Indiana University scientist Armin Moczek will use dung beetles to contrast two ways that new traits emerge in species.
The theory of evolution explains how animals change gradually over time. But where do completely new traits come from? How did the first eye, the first wing, the first firefly's light organ develop?
A new grant from the National Science Foundation to Indiana University biologist Armin Moczek will help answer this question. An expert on evolutionary development, Moczek recently received over $860,000 to use a tiny insect -- beetles -- to explore a big mystery.
"The big picture is that how novel complex traits originate is still poorly understood, but two routes have been proposed," said Moczek, a professor in the IU Bloomington College of Arts and Sciences' Department of Biology. "A new trait may evolve by repurposing an already existing part of the body -- drawing upon existing gene networks and tissues like combining Legos to build something new -- or by building it 'piecemeal,' one gene and pathway and cell at a time."
Under the grant, Moczek's lab will examine the differences between two types of horns in beetles in the genus Onthophagus: prothoracic horns, which grow from the beetles' mid-portion, or thorax; and head horns, which grow from their heads. The two horn types are useful for this work since evidence suggests each represents one of the two evolutionary pathways.
Specifically, Moczek said that prothoracic horns seem to fall into the "repurposing" category -- most likely emerging from the same gene networks responsible for the growth of wings, among other structures. Head horns, by contrast, most likely evolved "from scratch."

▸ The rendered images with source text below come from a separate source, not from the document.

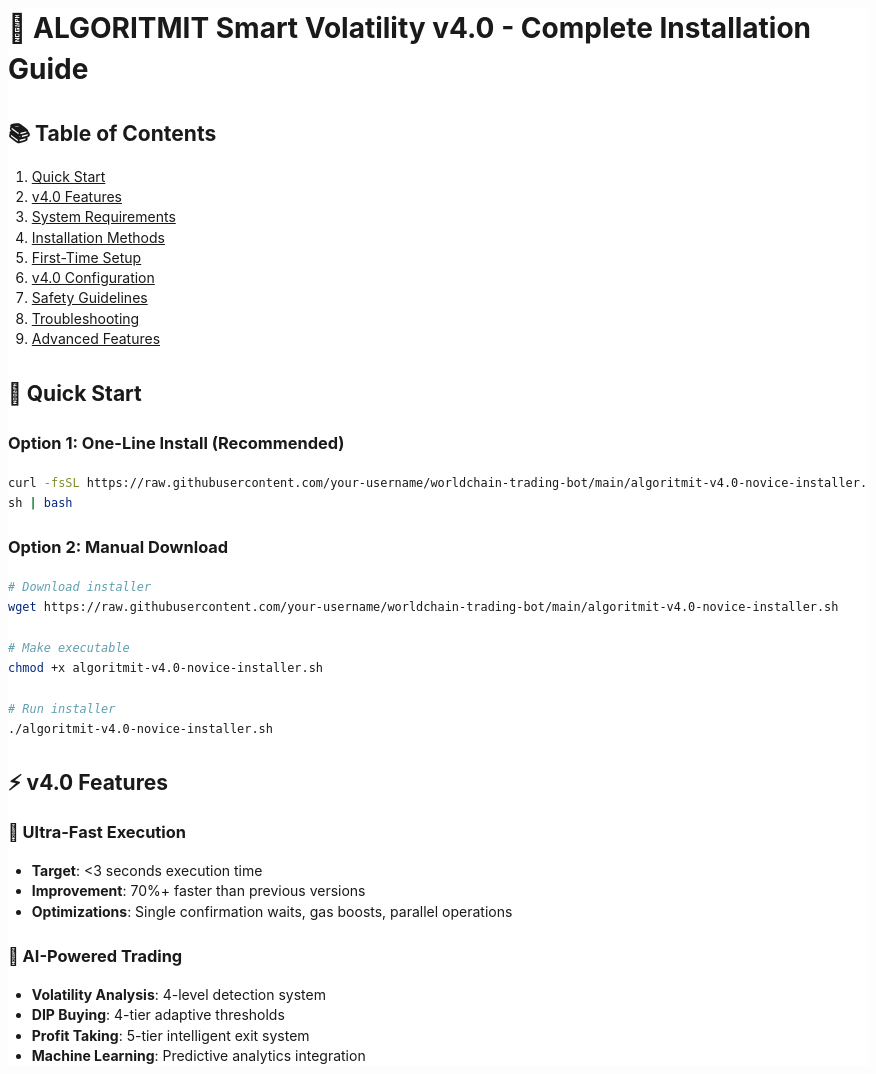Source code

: # 🚀 ALGORITMIT Smart Volatility v4.0 - Complete Installation Guide

## 📚 Table of Contents
1. [Quick Start](#quick-start)
2. [v4.0 Features](#v40-features)
3. [System Requirements](#system-requirements)
4. [Installation Methods](#installation-methods)
5. [First-Time Setup](#first-time-setup)
6. [v4.0 Configuration](#v40-configuration)
7. [Safety Guidelines](#safety-guidelines)
8. [Troubleshooting](#troubleshooting)
9. [Advanced Features](#advanced-features)

## 🚀 Quick Start

### Option 1: One-Line Install (Recommended)
```bash
curl -fsSL https://raw.githubusercontent.com/your-username/worldchain-trading-bot/main/algoritmit-v4.0-novice-installer.sh | bash
```

### Option 2: Manual Download
```bash
# Download installer
wget https://raw.githubusercontent.com/your-username/worldchain-trading-bot/main/algoritmit-v4.0-novice-installer.sh

# Make executable
chmod +x algoritmit-v4.0-novice-installer.sh

# Run installer
./algoritmit-v4.0-novice-installer.sh
```

## ⚡ v4.0 Features

### 🚀 Ultra-Fast Execution
- **Target**: <3 seconds execution time
- **Improvement**: 70%+ faster than previous versions
- **Optimizations**: Single confirmation waits, gas boosts, parallel operations

### 🧠 AI-Powered Trading
- **Volatility Analysis**: 4-level detection system
- **DIP Buying**: 4-tier adaptive thresholds
- **Profit Taking**: 5-tier intelligent exit system
- **Machine Learning**: Predictive analytics integration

In fact, Moczek and his colleagues' own work on horned beetles -- supported by other NSF grants in 2012 and 2007 -- is responsible for the most compelling evidence on this subject. In a particularly notable experiment, IU researchers were able to create a third functional eye in the center of a beetle's head by switching off a single gene involved in the growth of head horns. Their work has also helped explore the link between nutrition and environment-sensitive development in the same beetle species, and to unravel the role of specific genes in the growth of diverse horn types.